Trama: Un torrido ferragosto a Bologna. Per un blackout tre persone si trovano chiuse in un ascensore: Claudia, studentessa omosessuale che per finanziarsi gli studi fa la cameriera in una tavola calda; Tomas, residente in quel condominio; Ferro, proprietario di una discoteca, efferato serial killer. Ferro non abita in quel condominio, ma vi ha un pied-à-terre che usa per seviziare e torturare le sue vittime. E in quella afosa giornata, Ferro stava proprio raggiungendo una sua vittima, precedentemente incatenata a una sedia. Nessuno dei tre riesce a comunicare con l'esterno, il condominio è deserto per il ferragosto e le loro grida rimbombano nel vuoto. I pochi metri che i tre devono dividersi diventano sempre più angusti, l'aria irrespirabile..

 
Morozzi è stata una piacevole scoperta fatta grazie a Tegamini una blogger che seguo prevalentemente su Instagram e devo dire che Black Out è stata una lettura inaspettata, così come lo è stata Radiomorte, ma di cui vi parlerò in un altro post.

Potrei dire che è stata una lettura claustrofobica a tratti inquietante e macabra, ammaliante allo stesso tempo, sopratutto per la parte riguardante Tony che è un efferato serial killer che sta torturando la sua nuova "preda". 
Poi abbiamo Thomas che è in procinto di fuggire con la sua Francesca ad Amsterdam verso una nuova vita, lontano dallo schifo dei loro genitori e da una Bologna che odiano. 
E infine Claudia che lavora per un porco che la costringe a indossare una divisa che copre ben poco, in un ferragosto deserto, e insopportabilemnte caldo che vuole solo bere e poter anche lei fuggire da tutto.

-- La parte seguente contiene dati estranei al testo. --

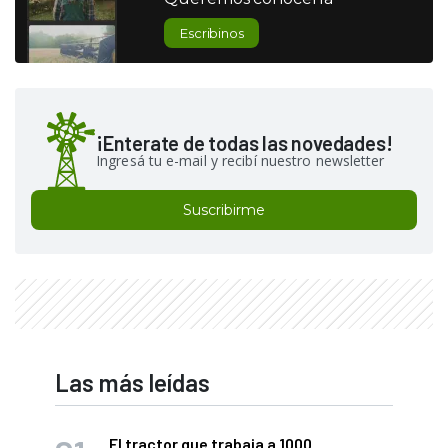
Escribinos
¡Enterate de todas las novedades!
Ingresá tu e-mail y recibí nuestro newsletter
Suscribirme
Las más leídas
El tractor que trabaja a 1000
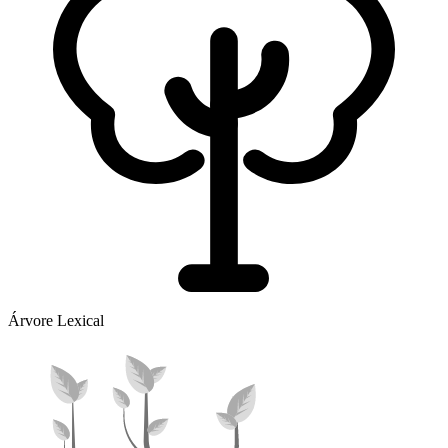
Árvore Lexical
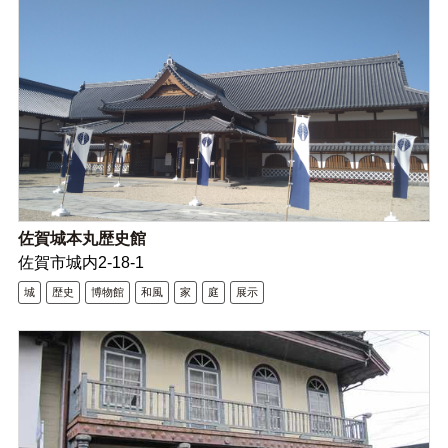
佐賀城本丸歴史館
佐賀市城内2-18-1
城
歴史
博物館
和風
家
庭
展示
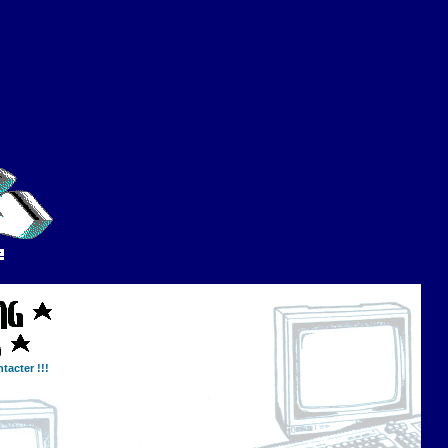
tacter !!!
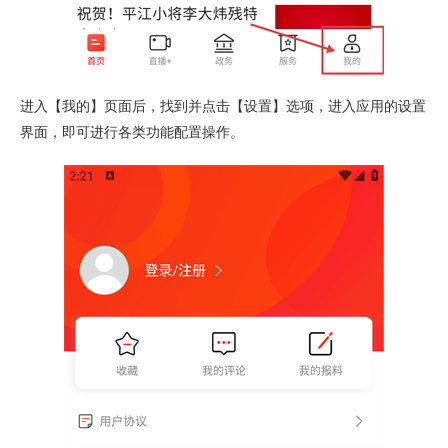
进入【我的】页面后，找到并点击【设置】选项，进入应用的设置
界面，即可进行各类功能配置操作。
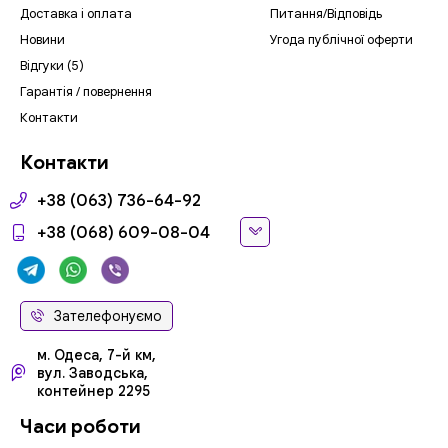
Доставка і оплата
Питання/Відповідь
Новини
Угода публічної оферти
Відгуки (5)
Гарантія / повернення
Контакти
Контакти
+38 (063) 736-64-92
+38 (068) 609-08-04
Зателефонуємо
м. Одеса, 7-й км,
вул. Заводська,
контейнер 2295
Часи роботи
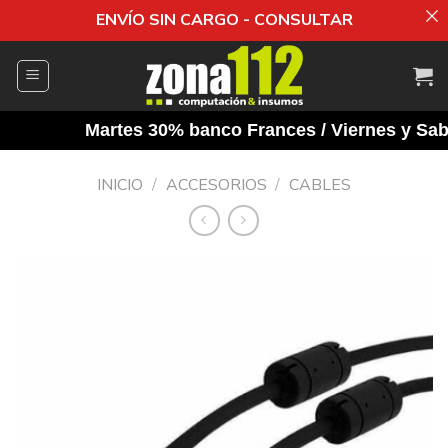
ENVÍO SIN CARGO - CONSULTAR
Saltar
al
contenido
Martes 30% banco Frances / Viernes y Sabad
INICIO
/
ACCESORIOS
/
CABLES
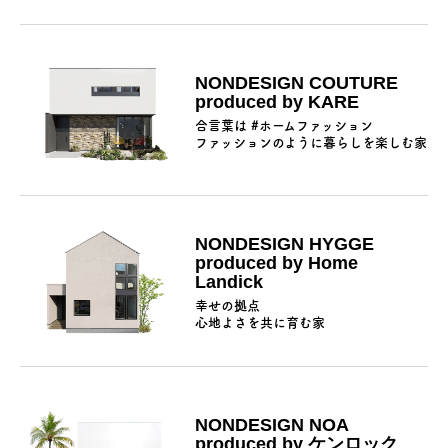
NONDESIGN COUTURE
produced by KARE
合言葉は #ホームファッション
ファッションのように暮らしを楽しむ家
NONDESIGN HYGGE
produced by Home
Landick
幸せの拠点
⼼地よさを共に育む家
NONDESIGN NOA
produced by ケンロック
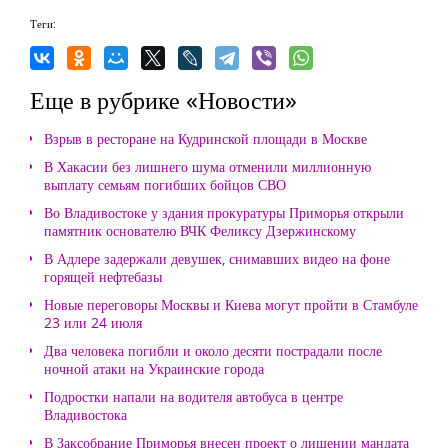
Теги:
Еще в рубрике «Новости»
Взрыв в ресторане на Кудринской площади в Москве
В Хакасии без лишнего шума отменили миллионную
выплату семьям погибших бойцов СВО
Во Владивостоке у здания прокуратуры Приморья открыли
памятник основателю ВЧК Феликсу Дзержинскому
В Адлере задержали девушек, снимавших видео на фоне
горящей нефтебазы
Новые переговоры Москвы и Киева могут пройти в Стамбуле
23 или 24 июля
Два человека погибли и около десяти пострадали после
ночной атаки на Украинские города
Подростки напали на водителя автобуса в центре
Владивостока
В Заксобрание Приморья внесен проект о лишении мандата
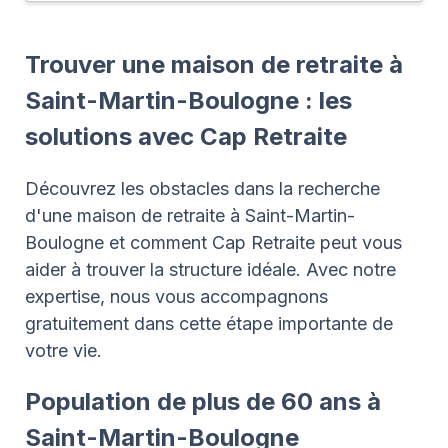
Trouver une maison de retraite à
Saint-Martin-Boulogne : les
solutions avec Cap Retraite
Découvrez les obstacles dans la recherche
d'une maison de retraite à Saint-Martin-
Boulogne et comment Cap Retraite peut vous
aider à trouver la structure idéale. Avec notre
expertise, nous vous accompagnons
gratuitement dans cette étape importante de
votre vie.
Population de plus de 60 ans à
Saint-Martin-Boulogne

Tre personaggi diversissimi tra loro, che si ritrovano chiusi improvvisamente dentro l'ascensore del palazzo, deserto il 15 di agosto, con un caldo asfissiante in attesa che qualcuno li soccorra.
Nessuno di loro vorrebbe stare con l'altro, ma costretti dallo spazio angusto devono 'socializzare' quel tanto per non impazzire, per non pensare a che situazione assurda si trovano, dove il campanello dell'allarme non funziona, le porte non si mantengono aperte e per giunta pesano e nessuno sente le loro grida di aiuto.

Ho letto questo libro con un senso di impazienza, di ansia, verso la parte centrale ho trovato dei pezzi divanganti, tappa buchi, ma superate quelle poche pagine, il ritmo rimane costantemente serrato dalla curiosità impellente di leggere, leggere e leggere fino all'epilogo inaspettatissimo!!!!!!


Promosso su tutta la linea, quel senso di ansia mi ha ricordato un po' Bunker diary, solo che in quel caso il finale è stato una caduta di mascella.. questo qui no. Ora devo recuperare tuuuutti gli altri suoi libri, anche perchè sono letture veloci per le quei periodi dove ci vuole qualcosa di poco impegnativo corto ma non troppo!